Giles pats Ruth’s arm before going into the downstairs toilet. There, fixed to the wall above the sink, is the medicine cabinet. His cough isn’t loud enough to mask the squeak of the doors opening, where inside he’ll be checking she’s taken today’s prescription. Ruth’s been on the tablets for nearly five months now, and even though she’s over the worst, taking them every day keeps her illness in check. Whole tranches of her memory have been erased by the psychosis, leaving only one sure image from that time: the sister she thought had been bricked up in the recess under their stairs, who Ruth imagined communicated with her by tapping on the wall. Ruth once tried to get her out. ‘Do you feel trapped by motherhood?’ asked the psychiatrist who diagnosed Ruth. ‘Walled in by expectation? Is there a part of you that’s waiting to be rescued?’ Only now, on the better side of illness, is Ruth able to absorb the totality of the message she was sending herself.

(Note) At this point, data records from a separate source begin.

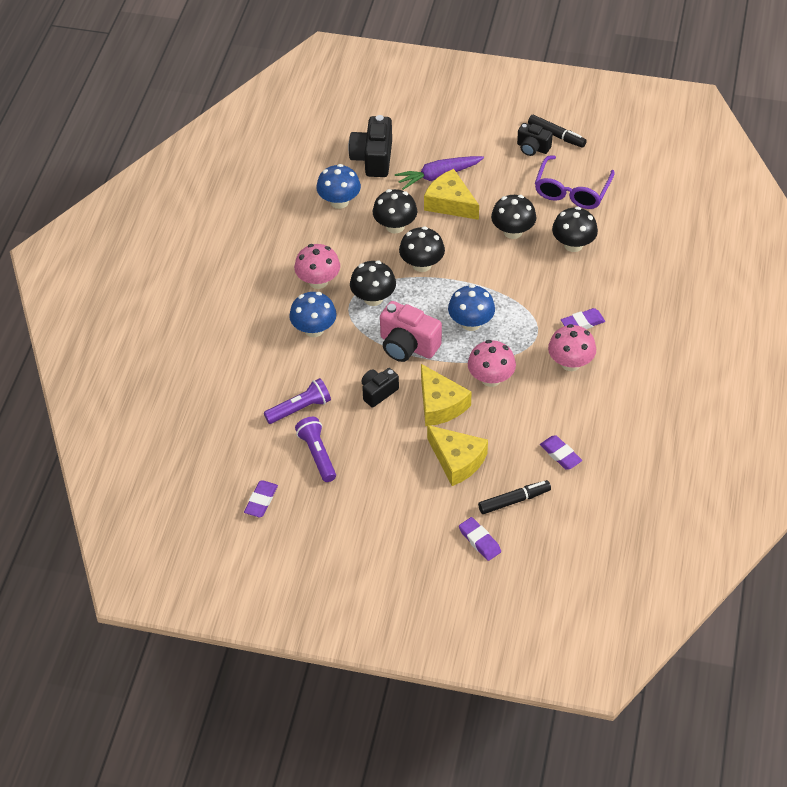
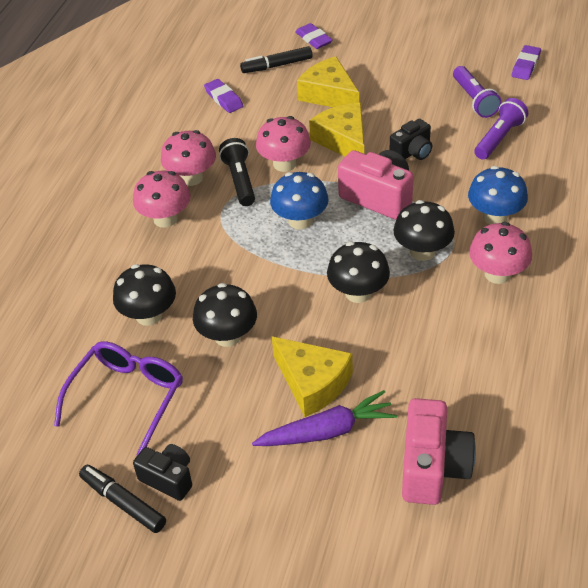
camera: 175 degrees left, 5 degrees down
purple flashlight [264,378,331,424] -> purple flashlight turned 150 degrees clockwise [474,98,528,160]
blue mushroom [316,164,361,209] -> none
black camera [348,115,392,177] -> pink camera [402,398,476,505]
black mushroom [372,189,417,234] -> none
purple eraser [561,308,605,329] -> pink mushroom [133,171,191,228]
none -> black flashlight [219,138,255,206]

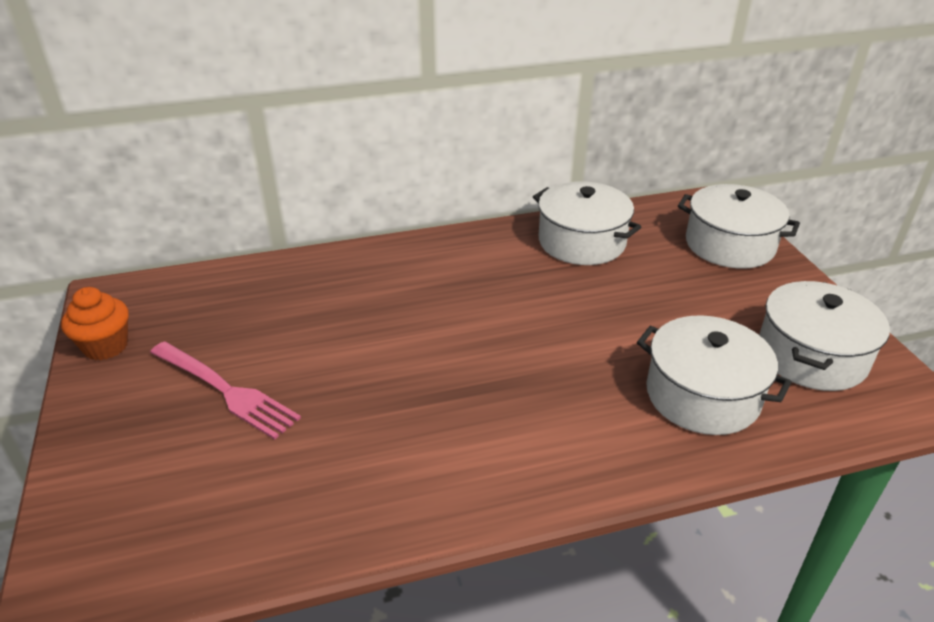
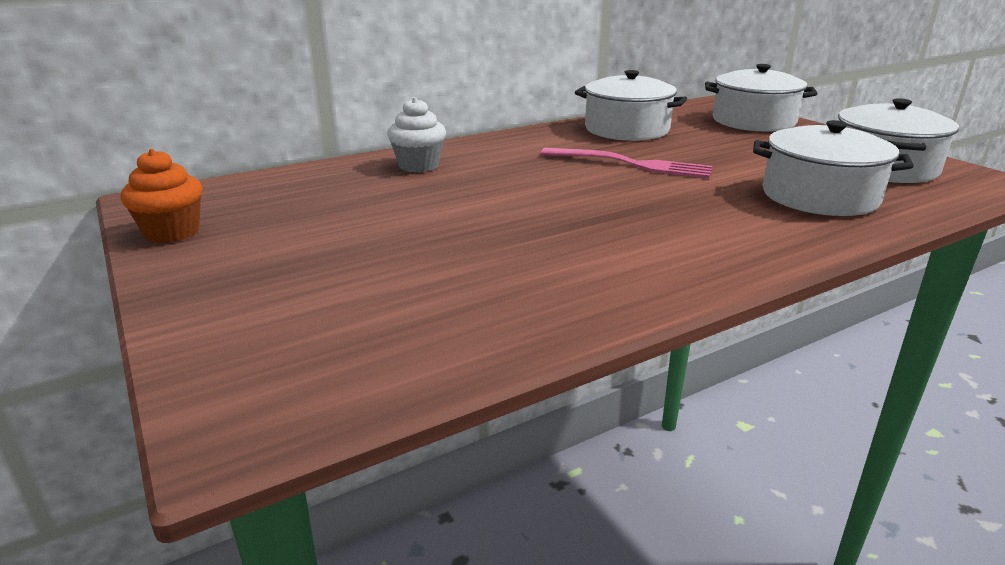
camera: 15 degrees left, 10 degrees down
pink fork [150,341,301,440] -> pink fork moved to [541,148,713,178]
none -> white cupcake [387,97,446,172]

So these current nips at independence are a huge step forward from Ruth’s weeks in the mother-and-baby unit, followed by round-the-clock home supervision, and in light of where Ruth’s illness took her tiny family, Giles’s monitoring of her medication is understandable, only she can’t help being humiliated by the necessity of any of it, which amounts to nothing other than her constant and irreversible failure as a mother. The muscles of her jaw are already aching this early in the day. As soon as Bess has finished feeding, Ruth will need to fetch her night guard or she’ll end up grinding her teeth to stumps.
Presumably satisfied her dose is on target, Giles comes back into the lounge and stuffs his computer and coiled accessories into bicycle panniers, then straps on his cycle helmet. The edges of the hard plastic hat squeeze his face, pushing his cheeks towards his nose, and random grey hairs poke from the sides of the helmet. He’s aged a year for every month of their daughter’s life, partly a result of having had to work a job from home that needed him full-time at the office – though mostly it’s the worry that whatever has taken his wife from him may never give her back.